◆ WRITTEN TASK 1
According to the text on startup documentation, why are stale, outdated docs worse than having no docs?
[Opening PAGE EXCERPT section]
The Short Answer
Documentation is how startups scale knowledge beyond what can be transmitted verbally from person to person. Good documentation dramatically reduces meetings by providing answers that people can find themselves, accelerates onboarding by giving new hires the context they need to contribute quickly, prevents the same discussions from happening repeatedly because the reasoning is captured, and enables async work across time zones by creating persistent, searchable knowledge. But documentation needs to be maintained to be valuable—stale, outdated docs are actually worse than no docs because people trust them.
Write things down once so you don't have to explain them a hundred times. The hour spent documenting something important pays back many times over in reduced interruptions, faster onboarding, and better decisions.
Why Documentation Matters in Startups
In the earliest days of a startup, documentation feels completely unnecessary—everyone's in the same room, shared context is naturally high, and you can just ask someone if you need information. Why waste time writing things down when you could be building product? But this changes faster than you think, and by the time you realize you need documentation, you're already behind.
By the time you're 10 people, there's too much to keep in everyone's heads. Context that early employees take for granted isn't obvious to new hires. By 20 people, new hires take months to get up to speed without documentation, senior people spend significant time answering the same questions repeatedly, and institutional knowledge walks out the door every time someone leaves.
Documentation is how you scale knowledge beyond what can be transmitted verbally from person to person. It creates institutional memory that persists even when the people who originally created that knowledge move on. It enables async work because people can find answers without interrupting colleagues. It reduces meetings because context is written down rather than explained repeatedly in synchronous gatherings.
But documentation has a dark side that you need to understand: stale, outdated documentation is actually worse than no documentation at all. When people trust docs and act on incorrect information, they make bad decisions, waste time, and lose confidence in the documentation system overall. Successful documentation requires not just creating docs but actively maintaining them as your understanding, processes, and products evolve.
This guide covers how to build documentation practices that provide real value without becoming a bureaucratic burden—pragmatic documentation that helps you move faster rather than slowing you down with overhead.
[Closing PAGE EXCERPT section]
[Opening AVAILABLE DATA section]
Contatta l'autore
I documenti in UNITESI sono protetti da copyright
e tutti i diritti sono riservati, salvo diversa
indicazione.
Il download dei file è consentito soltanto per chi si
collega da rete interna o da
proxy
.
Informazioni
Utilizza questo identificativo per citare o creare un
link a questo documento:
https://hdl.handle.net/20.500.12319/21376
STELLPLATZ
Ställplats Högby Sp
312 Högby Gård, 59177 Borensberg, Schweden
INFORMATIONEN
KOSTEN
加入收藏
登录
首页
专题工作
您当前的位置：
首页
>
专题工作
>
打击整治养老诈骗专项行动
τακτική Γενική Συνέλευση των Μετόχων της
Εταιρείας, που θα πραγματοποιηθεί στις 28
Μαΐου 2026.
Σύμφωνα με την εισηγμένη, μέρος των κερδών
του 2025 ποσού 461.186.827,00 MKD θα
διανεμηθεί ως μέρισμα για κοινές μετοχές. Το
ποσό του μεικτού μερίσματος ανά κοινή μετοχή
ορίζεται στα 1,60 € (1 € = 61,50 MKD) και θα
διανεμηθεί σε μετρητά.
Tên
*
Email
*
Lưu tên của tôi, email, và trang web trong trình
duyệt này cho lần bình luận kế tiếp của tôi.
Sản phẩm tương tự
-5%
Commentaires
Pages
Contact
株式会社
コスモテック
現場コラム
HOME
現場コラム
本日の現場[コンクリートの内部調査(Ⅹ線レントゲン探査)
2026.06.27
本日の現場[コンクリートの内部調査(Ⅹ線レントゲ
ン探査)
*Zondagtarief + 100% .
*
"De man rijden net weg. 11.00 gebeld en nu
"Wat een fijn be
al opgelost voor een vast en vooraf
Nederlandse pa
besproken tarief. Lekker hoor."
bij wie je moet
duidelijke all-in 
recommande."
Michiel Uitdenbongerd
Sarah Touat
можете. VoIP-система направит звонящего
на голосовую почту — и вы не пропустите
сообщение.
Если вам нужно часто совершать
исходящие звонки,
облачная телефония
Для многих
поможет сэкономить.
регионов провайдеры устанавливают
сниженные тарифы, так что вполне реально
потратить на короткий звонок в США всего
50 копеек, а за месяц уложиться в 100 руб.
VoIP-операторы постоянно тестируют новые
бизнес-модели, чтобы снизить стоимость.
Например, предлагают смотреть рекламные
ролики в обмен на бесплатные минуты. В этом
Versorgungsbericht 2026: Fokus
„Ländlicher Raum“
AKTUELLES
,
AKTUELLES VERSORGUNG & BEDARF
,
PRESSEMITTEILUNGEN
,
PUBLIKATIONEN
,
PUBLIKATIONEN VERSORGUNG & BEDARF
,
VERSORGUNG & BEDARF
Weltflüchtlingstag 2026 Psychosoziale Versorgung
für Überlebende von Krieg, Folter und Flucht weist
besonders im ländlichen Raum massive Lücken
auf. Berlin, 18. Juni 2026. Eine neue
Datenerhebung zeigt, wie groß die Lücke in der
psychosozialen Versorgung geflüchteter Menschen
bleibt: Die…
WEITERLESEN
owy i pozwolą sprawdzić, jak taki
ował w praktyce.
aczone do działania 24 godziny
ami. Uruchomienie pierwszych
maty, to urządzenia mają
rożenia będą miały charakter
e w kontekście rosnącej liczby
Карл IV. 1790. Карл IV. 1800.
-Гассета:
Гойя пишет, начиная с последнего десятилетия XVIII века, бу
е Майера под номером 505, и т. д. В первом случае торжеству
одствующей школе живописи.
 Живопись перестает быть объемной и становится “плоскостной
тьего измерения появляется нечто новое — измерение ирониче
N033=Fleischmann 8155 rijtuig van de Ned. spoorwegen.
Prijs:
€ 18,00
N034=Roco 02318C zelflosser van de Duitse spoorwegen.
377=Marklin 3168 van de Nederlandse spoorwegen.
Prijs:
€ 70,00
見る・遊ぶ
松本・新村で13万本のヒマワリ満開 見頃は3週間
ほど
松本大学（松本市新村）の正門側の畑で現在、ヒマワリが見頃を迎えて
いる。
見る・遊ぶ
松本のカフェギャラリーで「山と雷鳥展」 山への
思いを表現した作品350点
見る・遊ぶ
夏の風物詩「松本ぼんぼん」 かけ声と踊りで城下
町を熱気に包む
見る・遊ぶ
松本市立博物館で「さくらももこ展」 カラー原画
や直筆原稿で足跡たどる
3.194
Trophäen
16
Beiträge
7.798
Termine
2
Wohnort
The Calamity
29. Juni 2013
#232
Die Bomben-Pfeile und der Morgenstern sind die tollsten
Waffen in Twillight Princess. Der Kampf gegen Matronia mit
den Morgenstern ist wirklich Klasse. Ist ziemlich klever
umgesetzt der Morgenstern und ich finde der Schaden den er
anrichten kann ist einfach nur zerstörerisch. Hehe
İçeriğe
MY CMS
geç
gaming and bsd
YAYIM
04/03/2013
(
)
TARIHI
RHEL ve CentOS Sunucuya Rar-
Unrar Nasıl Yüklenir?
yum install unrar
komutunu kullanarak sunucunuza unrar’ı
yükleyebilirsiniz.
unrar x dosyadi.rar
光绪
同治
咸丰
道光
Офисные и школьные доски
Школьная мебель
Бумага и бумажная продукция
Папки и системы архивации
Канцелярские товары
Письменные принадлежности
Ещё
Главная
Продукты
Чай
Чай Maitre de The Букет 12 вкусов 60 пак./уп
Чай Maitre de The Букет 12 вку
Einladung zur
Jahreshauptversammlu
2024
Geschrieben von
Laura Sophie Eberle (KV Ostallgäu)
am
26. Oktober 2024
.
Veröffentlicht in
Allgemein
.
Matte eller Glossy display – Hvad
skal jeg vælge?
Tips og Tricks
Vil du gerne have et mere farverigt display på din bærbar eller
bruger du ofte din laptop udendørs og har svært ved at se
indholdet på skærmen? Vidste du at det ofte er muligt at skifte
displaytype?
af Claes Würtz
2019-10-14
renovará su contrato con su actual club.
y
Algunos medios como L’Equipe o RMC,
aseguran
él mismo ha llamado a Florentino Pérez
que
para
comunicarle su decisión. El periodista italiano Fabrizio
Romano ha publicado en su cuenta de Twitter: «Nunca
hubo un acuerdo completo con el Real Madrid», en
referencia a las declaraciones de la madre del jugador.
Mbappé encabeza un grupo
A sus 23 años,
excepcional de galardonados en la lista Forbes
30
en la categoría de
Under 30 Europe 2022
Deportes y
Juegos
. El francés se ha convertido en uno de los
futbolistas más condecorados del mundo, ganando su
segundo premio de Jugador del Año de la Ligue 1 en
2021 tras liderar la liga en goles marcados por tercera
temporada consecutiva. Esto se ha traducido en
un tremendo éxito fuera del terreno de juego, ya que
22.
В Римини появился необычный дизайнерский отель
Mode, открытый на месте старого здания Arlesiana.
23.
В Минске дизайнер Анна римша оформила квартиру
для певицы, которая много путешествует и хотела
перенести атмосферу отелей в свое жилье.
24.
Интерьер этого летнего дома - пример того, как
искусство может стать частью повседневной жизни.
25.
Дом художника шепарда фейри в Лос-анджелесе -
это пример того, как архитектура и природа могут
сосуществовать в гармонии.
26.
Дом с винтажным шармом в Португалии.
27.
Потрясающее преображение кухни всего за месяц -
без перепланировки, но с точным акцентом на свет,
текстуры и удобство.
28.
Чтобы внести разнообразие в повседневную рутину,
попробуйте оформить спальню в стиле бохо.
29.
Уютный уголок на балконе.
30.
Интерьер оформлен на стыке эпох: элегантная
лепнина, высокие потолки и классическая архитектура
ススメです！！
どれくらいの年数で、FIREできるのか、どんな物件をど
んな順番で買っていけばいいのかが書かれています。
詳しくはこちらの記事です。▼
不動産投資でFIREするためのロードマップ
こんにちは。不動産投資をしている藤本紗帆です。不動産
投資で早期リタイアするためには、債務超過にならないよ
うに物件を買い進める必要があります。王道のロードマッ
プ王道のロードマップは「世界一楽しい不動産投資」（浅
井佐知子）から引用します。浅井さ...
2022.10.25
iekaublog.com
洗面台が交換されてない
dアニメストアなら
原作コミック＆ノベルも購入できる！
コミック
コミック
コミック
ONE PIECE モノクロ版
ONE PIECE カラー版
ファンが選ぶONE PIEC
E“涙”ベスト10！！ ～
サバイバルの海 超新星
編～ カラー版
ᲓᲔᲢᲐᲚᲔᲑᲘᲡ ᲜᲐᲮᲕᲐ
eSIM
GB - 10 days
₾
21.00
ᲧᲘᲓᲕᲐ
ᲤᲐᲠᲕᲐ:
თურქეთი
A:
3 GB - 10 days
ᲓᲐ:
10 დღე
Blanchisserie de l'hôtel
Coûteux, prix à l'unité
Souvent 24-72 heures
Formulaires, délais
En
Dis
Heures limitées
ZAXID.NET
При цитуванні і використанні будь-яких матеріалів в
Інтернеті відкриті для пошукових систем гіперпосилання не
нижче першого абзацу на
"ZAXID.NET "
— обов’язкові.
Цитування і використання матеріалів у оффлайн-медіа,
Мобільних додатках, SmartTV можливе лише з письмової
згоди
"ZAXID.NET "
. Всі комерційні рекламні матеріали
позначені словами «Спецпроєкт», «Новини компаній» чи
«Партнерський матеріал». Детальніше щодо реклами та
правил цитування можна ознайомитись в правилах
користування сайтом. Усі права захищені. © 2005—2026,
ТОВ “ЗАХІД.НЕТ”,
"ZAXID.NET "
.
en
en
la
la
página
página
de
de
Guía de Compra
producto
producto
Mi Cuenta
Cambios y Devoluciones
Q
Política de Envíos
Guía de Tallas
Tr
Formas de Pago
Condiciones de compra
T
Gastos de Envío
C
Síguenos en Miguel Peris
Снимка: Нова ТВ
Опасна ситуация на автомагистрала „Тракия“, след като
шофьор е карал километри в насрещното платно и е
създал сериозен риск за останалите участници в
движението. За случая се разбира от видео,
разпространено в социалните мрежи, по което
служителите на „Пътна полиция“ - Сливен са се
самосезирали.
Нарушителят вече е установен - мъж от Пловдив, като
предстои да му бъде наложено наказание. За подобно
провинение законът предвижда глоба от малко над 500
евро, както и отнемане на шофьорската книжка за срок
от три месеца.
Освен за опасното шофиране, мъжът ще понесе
[Closing AVAILABLE DATA section]
◆ WRITTEN TASK 2
In the records, from their first line through the line with "ποσό του μεικτού μερίσματος ανά κοινή μετοχή", swap "link" for "collegamento" and give back only those lines, otherwise unchanged.

◆ WRITTEN RESPONSE 1
Because people trust them.

◆ WRITTEN RESPONSE 2
Contatta l'autore
I documenti in UNITESI sono protetti da copyright
e tutti i diritti sono riservati, salvo diversa
indicazione.
Il download dei file è consentito soltanto per chi si
collega da rete interna o da
proxy
.
Informazioni
Utilizza questo identificativo per citare o creare un
collegamento a questo documento:
https://hdl.handle.net/20.500.12319/21376
STELLPLATZ
Ställplats Högby Sp
312 Högby Gård, 59177 Borensberg, Schweden
INFORMATIONEN
KOSTEN
加入收藏
登录
首页
专题工作
您当前的位置：
首页
>
专题工作
>
打击整治养老诈骗专项行动
τακτική Γενική Συνέλευση των Μετόχων της
Εταιρείας, που θα πραγματοποιηθεί στις 28
Μαΐου 2026.
Σύμφωνα με την εισηγμένη, μέρος των κερδών
του 2025 ποσού 461.186.827,00 MKD θα
διανεμηθεί ως μέρισμα για κοινές μετοχές. Το
ποσό του μεικτού μερίσματος ανά κοινή μετοχή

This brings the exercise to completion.